Figure 12 shows the PDSS system with a more realistic network size with configuration in
Table 7. As is visible from the image, the graphical representation of the results is no longer useful. The algorithm also took much longer to graph the results. For the actual running of the experiments (which includes many repetitions), we opted not to use the GUI and instead ran the code from the command line.
In the first graph in the above figure, the initial strategies are cramped into the plot making it nearly impossible make an inference solely from the graph. However, the second graph shows the optimal non-dominated strategies. It is much easier for a DM to make a decision in this case just by referring to the second graph: all of the unnecessary dominated strategies have been removed. It seems green is the most distributed strategy, while blue and orange have fewer options.
5. Conclusions
This article shows that in network defense games, the Pareto-Q-learning approach suggested by Sun et al. leads to higher game rewards than scalarization approaches. However, those higher rewards are achieved by choosing actions that do not fully adhere to the defender’s desired goal distribution. It is possible to obtain a better goal distribution by choosing a scalarization approach that prioritizes the goal distribution over the final game reward.
The conducted experiment shows that for an abstract DDOS attack represented in the game model, this approach allows decision-makers to learn how best to allocate scarce resources to avoid a loss of service availability. The abstract DDOS model can be implemented with a decision-maker specific goal function. Various decision-makers can, thus, use the model to create a goal prioritization strategy specific to their network.

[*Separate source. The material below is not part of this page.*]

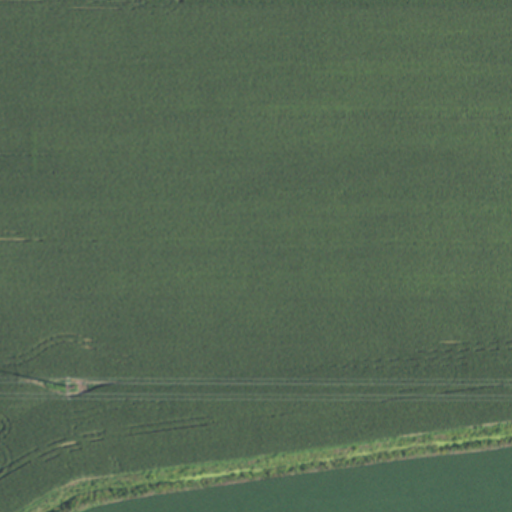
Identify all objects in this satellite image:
power tower: (76, 390)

Our research in multi-criteria decision-making techniques has shown that scalarization is more efficient and less dependent on qualitative analysis than other options, such as the Analytical Hierarchy Process or the Tabular method. The experiment also shows that Pareto optimization may be computationally too expensive for real-time monitoring and response. However, the effectiveness of the algorithm can be significantly increased by the use of a scalarization function.

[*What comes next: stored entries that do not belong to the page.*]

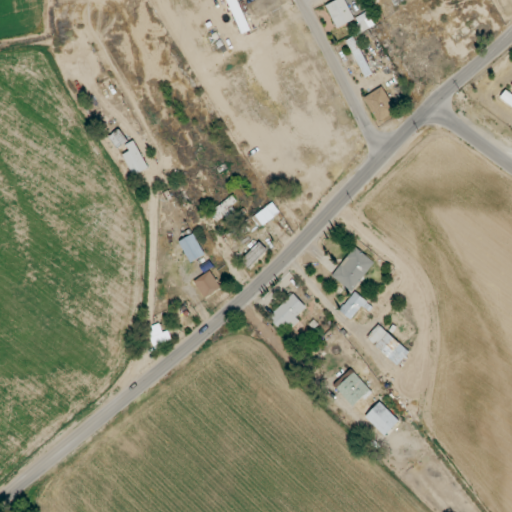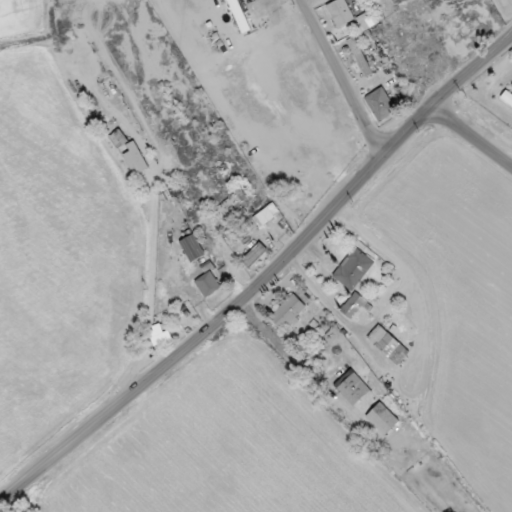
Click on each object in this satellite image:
building: (396, 2)
building: (340, 12)
building: (239, 16)
building: (365, 24)
building: (360, 58)
road: (341, 78)
building: (507, 98)
building: (380, 104)
building: (118, 138)
road: (470, 138)
building: (135, 159)
road: (231, 189)
building: (226, 211)
building: (265, 216)
building: (245, 227)
building: (192, 248)
building: (254, 255)
building: (353, 269)
road: (265, 281)
building: (207, 284)
road: (318, 296)
building: (353, 305)
building: (287, 313)
building: (388, 345)
building: (352, 387)
building: (382, 419)
road: (206, 434)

The usage of a reinforcement learning algorithm is also very apparent, as the algorithm produces better results over time. This means that the algorithm is very suited for offline learning. By gathering data on previous attacks, we can teach the algorithm to perform better than non-learning algorithms which cannot leverage that information.
We suggest that network defense games that wish to find an optimal solution via a MORL use the STOM approach, as this method leads to results that are within one standard deviation of the Pareto-Q-learning approach, while adhering closely to the desired goal distribution. The STOM method is also significantly more efficient than the Pareto-Q-learning approach.